### DIRECTIONS
In the listing below, rewrite everything from the line containing "scientific name: Argiope aurantia" down to the end of the listing, with "common name" replaced by "everyday name" and all else left as it is.

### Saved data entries
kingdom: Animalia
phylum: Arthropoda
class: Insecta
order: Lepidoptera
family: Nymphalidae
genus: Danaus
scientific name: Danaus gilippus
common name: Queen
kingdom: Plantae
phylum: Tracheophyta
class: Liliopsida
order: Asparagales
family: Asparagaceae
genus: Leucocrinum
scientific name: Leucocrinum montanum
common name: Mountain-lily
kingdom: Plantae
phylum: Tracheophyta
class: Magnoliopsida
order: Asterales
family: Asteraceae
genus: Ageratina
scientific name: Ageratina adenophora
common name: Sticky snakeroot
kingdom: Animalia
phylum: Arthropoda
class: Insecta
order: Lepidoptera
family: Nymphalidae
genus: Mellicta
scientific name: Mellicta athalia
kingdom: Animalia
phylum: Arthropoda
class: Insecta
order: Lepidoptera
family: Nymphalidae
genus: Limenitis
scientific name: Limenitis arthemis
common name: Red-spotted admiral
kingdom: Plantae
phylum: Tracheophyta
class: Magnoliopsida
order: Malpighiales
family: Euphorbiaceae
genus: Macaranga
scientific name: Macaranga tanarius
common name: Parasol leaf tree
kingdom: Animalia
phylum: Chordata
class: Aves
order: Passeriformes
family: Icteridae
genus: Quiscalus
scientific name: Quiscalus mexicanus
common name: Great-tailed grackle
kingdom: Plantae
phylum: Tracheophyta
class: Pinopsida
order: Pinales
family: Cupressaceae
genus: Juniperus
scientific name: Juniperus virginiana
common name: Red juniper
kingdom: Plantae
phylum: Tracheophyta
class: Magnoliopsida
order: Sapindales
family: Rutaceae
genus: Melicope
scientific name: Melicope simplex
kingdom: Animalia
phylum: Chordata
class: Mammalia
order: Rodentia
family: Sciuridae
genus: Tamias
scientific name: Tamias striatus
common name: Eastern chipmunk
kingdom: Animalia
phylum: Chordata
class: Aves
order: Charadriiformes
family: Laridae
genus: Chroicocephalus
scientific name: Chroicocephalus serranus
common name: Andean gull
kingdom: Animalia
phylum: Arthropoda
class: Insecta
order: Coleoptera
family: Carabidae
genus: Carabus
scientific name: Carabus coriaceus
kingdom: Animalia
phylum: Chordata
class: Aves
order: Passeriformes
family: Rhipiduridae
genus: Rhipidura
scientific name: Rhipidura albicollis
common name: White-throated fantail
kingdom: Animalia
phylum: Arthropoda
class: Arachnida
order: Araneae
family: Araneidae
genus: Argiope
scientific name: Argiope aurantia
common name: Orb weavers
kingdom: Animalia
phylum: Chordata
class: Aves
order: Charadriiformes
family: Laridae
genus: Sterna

### TASK RESULT
scientific name: Argiope aurantia
everyday name: Orb weavers
kingdom: Animalia
phylum: Chordata
class: Aves
order: Charadriiformes
family: Laridae
genus: Sterna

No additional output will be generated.